かたや、ルミネと隣接する「タウンセブン」は、商店街を再開発して出来たビルだけあって庶民的なお店が集まっています。特に地下1階の生鮮品売り場には商店街を凝縮したような活気があふれ、魚屋の「魚耕」と「東信水産」など多くのお店が集まっています。また核テナントとして西友が入り、その2階には無印良品があるなど、身近にあるとうれしいお店がたくさん集まっています。
中央線沿線文化の一角
世界に冠たる文化都市・東京の中でも独特のカルチャーシーンに注目が集まる中央線沿線。中央線カルチャーといえば、中野や高円寺・吉祥寺などに目が集まりがちですが、荻窪にも独特な文化が根付いています。まず荻窪には「本の街」という面があります。与謝野晶子や井伏鱒二といった文人の住んだ街という意味もありますが、神田や飯田橋などの出版社が多く集まるエリアへのアクセスがよいため、編集者や作家・イラストレーターなどが現在も多く住んでいます。それ故か荻窪には質の高い古書店が多く、エリアの代表的なお店である「ささま書店」やサブカル系に強い「象のあし」など、個性の強いお店が集まっています。
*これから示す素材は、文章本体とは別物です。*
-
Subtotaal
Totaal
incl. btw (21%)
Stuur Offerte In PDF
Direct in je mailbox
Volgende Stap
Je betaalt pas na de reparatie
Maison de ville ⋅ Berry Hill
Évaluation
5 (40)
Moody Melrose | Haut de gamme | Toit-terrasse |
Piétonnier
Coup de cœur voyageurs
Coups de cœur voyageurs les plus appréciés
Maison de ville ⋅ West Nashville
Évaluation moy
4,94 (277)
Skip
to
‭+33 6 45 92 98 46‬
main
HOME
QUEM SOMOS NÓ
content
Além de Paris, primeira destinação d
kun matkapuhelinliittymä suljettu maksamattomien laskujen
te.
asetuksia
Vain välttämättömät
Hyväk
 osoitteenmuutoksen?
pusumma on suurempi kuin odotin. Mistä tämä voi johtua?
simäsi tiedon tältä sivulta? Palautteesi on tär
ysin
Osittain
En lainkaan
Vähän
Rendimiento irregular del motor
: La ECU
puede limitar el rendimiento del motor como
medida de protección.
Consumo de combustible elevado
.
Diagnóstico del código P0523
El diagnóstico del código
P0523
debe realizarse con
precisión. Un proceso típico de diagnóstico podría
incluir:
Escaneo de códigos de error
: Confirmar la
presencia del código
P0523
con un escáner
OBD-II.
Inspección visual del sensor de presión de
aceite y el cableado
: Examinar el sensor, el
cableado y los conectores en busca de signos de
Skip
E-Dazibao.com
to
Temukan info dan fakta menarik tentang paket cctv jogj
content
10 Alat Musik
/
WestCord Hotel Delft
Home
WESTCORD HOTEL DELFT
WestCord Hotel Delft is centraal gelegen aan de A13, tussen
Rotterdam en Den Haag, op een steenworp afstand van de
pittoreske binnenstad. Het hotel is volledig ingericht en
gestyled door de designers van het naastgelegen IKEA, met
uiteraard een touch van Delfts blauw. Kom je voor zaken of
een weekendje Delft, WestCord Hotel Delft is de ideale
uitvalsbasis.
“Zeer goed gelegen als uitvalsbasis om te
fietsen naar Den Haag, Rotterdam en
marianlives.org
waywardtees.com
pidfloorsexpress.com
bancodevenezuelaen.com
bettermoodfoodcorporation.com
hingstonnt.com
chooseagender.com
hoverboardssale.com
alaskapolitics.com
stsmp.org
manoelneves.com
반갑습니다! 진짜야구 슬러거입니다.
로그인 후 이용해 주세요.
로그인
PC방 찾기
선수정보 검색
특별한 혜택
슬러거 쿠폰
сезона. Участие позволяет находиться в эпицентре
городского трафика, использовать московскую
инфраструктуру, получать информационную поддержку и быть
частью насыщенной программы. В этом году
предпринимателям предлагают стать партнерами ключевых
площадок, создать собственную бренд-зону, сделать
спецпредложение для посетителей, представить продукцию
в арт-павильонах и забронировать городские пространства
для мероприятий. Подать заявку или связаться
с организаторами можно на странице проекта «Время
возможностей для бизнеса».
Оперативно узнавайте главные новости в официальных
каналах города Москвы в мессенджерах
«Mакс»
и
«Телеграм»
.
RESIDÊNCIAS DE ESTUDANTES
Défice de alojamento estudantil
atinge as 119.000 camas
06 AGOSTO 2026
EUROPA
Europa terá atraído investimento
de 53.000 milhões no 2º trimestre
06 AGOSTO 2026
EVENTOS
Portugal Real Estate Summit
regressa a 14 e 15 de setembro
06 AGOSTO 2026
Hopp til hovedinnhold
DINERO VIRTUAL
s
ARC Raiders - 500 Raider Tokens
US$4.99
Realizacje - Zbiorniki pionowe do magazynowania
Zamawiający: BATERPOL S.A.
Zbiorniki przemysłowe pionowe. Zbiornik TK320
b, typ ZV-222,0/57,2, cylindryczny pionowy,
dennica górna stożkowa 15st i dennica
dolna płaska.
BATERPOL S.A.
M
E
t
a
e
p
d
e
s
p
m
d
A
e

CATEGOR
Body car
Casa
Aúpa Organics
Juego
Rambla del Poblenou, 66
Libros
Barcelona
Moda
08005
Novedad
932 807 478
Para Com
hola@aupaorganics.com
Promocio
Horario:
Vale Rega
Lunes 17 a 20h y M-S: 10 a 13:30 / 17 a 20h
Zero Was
また「クラシック音楽の街」という側面もあるのが荻窪の特徴。元々有名なクラシック喫茶の「ミニヨン」があり、音楽評論家の大田黒元雄氏が住んでいたなど、クラシック文化が根付いていた荻窪ですが、現在では毎年2回のペースで「荻窪音楽祭」が開催されており、ますます文化の香り漂う街への進化し続けています。